We will run a Monte Carlo simulation with 10000 iterations to estimate the total project completion time. For each iteration, we will:
Generate a random duration for each task based on the triangular distribution.\ Sum up the durations to get the total project time.\ Repeat the process to build a distribution of total project time.
Let's implement this in Python.
import matplotlib.pyplot as plt
# Define task estimates
task_estimates = {
"Task 1": [5, 7, 9],
"Task 2": [10, 12, 14],
"Task 3": [7, 8, 10]
}
# Number of iterations for the simulation
num_iterations = 10000
# Store all possible total durations
total_durations = []
for _ in range(num_iterations):
total_duration = 0
for task, estimates in task_estimates.items():
min_estimate, likely_estimate, max_estimate = estimates
# Draw a random sample from the triangular distribution
duration = np.random.triangular(min_estimate, likely_estimate, max_estimate)
total_duration += duration
total_durations.append(total_duration)
# Calculate average total duration
average_duration = np.mean(total_durations)
# Plot histogram of total durations
plt.hist(total_durations, bins=50, alpha=0.5)
plt.axvline(average_duration, color='red', linestyle='dashed', linewidth=1, label=f'Average: {average_duration:.2f}')
plt.legend()
plt.xlabel('Total Project Time (days)')
plt.ylabel('Frequency')
plt.title('Monte Carlo Simulation of Project Completion Time')
plt.show()
average_duration
27.347118705663824
The Monte Carlo simulation resulted in an average estimated project completion time of approximately 27.34 days.
The histogram shows the distribution of the total project time over 10,000 iterations of the simulation. As we can see, the total project time mostly lies between 25 and 30 days, but there are also possibilities of it taking less than 25 or more than 30 days.
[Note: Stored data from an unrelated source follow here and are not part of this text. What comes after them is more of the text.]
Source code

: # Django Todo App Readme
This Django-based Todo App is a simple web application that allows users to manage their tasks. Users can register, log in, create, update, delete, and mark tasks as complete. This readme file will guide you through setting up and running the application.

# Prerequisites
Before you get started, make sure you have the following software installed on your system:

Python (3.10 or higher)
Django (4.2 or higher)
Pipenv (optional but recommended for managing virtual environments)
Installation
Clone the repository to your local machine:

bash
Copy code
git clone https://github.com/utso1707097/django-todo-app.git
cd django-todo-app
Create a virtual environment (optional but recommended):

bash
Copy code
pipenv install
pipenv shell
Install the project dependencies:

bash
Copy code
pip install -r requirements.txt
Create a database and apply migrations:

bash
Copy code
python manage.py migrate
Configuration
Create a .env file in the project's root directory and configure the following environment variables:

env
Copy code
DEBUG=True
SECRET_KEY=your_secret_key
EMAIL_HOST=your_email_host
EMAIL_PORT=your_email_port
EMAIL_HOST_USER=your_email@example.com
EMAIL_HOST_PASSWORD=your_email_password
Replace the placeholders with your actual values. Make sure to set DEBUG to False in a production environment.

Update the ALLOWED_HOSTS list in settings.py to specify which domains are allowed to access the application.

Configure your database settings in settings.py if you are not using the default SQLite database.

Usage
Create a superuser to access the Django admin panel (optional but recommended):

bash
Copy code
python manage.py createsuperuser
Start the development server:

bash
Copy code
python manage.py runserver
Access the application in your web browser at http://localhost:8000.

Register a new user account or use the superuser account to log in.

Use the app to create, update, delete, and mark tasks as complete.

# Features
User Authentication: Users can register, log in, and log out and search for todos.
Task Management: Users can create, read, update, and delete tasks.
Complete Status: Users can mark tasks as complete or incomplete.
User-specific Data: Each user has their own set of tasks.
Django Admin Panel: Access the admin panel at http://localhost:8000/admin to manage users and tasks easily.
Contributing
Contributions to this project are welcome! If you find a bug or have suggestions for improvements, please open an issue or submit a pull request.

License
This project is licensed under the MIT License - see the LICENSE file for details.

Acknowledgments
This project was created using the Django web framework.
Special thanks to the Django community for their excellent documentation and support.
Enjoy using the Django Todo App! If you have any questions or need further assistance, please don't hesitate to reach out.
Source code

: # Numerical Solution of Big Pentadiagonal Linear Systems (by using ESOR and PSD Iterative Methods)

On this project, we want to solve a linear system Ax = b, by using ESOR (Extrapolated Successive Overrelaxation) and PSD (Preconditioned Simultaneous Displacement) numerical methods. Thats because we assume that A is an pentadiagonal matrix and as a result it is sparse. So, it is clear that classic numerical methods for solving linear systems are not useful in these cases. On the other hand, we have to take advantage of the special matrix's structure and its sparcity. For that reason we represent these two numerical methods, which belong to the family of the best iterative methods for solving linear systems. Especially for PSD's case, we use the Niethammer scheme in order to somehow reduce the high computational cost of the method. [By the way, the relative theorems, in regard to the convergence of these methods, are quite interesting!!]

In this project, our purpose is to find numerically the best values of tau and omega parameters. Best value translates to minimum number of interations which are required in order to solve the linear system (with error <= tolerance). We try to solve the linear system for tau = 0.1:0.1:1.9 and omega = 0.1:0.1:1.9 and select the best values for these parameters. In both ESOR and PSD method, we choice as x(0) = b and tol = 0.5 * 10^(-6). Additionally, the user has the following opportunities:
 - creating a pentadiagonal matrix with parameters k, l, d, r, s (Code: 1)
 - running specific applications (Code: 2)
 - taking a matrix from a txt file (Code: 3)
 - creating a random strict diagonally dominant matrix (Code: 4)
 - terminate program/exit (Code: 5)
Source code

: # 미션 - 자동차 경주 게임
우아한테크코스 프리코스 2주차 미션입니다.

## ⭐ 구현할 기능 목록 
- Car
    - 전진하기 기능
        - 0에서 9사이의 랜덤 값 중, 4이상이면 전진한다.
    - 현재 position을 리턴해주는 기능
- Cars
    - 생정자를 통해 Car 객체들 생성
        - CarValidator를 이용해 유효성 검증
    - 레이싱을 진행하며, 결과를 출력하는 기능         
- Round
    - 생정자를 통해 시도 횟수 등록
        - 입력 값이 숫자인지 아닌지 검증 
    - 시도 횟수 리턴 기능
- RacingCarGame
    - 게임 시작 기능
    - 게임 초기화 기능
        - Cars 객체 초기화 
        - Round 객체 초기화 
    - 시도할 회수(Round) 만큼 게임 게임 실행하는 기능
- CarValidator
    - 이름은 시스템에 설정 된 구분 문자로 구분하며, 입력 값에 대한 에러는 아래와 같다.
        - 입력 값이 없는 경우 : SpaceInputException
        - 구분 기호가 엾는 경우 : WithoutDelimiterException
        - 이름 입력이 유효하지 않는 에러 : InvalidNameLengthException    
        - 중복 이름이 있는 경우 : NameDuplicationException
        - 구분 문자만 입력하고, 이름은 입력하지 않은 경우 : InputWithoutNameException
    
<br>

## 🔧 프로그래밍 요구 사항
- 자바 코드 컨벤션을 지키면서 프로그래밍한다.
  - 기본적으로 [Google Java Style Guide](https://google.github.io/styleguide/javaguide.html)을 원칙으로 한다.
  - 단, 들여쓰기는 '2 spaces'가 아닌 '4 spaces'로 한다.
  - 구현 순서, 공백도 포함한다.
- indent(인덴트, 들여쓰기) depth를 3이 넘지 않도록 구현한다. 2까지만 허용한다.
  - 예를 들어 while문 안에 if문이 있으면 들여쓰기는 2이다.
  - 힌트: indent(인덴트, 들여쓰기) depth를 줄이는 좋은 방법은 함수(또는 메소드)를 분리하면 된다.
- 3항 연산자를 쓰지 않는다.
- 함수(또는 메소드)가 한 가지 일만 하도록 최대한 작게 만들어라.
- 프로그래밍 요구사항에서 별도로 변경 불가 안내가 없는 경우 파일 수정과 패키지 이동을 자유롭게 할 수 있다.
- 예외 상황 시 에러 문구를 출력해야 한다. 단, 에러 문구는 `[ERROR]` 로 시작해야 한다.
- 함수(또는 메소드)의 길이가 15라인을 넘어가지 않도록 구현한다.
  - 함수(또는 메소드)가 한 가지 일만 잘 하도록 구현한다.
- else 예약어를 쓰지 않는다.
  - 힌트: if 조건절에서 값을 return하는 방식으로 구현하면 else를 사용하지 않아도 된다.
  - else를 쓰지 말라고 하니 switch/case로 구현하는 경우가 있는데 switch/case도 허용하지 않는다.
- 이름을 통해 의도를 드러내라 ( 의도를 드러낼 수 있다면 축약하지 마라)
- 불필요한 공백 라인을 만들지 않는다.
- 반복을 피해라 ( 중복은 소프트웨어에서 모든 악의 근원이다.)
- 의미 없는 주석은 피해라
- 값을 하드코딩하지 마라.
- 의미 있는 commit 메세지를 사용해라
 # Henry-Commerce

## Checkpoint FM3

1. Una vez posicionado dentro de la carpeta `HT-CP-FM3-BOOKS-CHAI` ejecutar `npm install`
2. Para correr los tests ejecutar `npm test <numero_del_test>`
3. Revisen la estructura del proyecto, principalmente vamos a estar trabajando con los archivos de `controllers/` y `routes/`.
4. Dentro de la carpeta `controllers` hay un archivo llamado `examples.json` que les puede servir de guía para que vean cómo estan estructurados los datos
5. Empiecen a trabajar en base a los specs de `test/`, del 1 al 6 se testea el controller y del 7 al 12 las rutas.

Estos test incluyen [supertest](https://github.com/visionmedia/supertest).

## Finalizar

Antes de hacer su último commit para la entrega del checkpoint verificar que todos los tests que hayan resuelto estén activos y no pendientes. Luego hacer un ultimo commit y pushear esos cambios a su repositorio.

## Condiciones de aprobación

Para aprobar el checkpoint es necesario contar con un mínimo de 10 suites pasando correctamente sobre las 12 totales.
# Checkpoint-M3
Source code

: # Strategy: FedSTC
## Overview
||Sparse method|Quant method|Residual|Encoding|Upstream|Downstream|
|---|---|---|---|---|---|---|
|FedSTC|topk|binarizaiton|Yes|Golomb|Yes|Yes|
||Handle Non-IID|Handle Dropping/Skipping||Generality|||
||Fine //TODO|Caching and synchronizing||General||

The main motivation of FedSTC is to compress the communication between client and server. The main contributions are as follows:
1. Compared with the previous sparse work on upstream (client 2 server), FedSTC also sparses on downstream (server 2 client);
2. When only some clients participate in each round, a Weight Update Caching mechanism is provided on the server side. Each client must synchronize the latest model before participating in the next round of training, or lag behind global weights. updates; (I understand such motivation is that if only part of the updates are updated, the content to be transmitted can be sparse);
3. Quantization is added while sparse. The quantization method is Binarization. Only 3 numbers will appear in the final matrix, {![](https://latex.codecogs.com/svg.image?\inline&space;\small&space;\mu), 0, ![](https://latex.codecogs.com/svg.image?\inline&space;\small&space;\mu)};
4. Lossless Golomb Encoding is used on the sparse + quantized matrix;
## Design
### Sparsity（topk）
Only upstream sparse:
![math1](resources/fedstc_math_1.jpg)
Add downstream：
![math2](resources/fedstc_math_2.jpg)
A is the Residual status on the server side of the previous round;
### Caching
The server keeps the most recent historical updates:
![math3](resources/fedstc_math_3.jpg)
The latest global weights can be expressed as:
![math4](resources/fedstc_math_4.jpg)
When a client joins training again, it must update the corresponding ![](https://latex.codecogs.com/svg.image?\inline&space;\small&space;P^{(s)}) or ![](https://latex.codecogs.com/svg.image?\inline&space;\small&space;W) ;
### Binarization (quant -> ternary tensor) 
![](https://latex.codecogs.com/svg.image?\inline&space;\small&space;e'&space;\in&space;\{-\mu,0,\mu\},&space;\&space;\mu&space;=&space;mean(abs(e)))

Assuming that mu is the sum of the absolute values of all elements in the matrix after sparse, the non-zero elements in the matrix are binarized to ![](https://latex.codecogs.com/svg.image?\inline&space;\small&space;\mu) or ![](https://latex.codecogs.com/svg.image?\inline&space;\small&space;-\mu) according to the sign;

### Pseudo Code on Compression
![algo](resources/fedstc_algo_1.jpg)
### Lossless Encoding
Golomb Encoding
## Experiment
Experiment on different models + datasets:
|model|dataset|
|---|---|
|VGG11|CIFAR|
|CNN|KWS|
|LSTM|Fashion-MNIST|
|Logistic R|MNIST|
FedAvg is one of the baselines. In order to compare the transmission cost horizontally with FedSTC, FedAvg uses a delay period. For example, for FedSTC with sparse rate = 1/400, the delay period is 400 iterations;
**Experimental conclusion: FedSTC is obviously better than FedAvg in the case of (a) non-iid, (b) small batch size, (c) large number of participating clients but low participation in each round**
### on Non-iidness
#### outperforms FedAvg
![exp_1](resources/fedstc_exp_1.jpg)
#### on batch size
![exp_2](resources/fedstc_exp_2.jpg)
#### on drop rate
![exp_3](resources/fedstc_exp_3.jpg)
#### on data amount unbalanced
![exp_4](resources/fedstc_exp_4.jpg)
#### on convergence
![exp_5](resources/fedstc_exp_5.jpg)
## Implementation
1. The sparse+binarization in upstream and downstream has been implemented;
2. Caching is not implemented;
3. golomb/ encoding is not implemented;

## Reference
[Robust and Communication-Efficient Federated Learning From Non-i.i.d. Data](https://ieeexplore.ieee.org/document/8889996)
This is the power of Monte Carlo simulations: they not only provide a single-point estimate (like the average), but also give a sense of the variability or uncertainty around that estimate.
In this case, as a project manager, you might use this information to communicate that, while you expect the project to take about 27 days, it could potentially take anywhere from around 25 to 30 days, depending on various factors.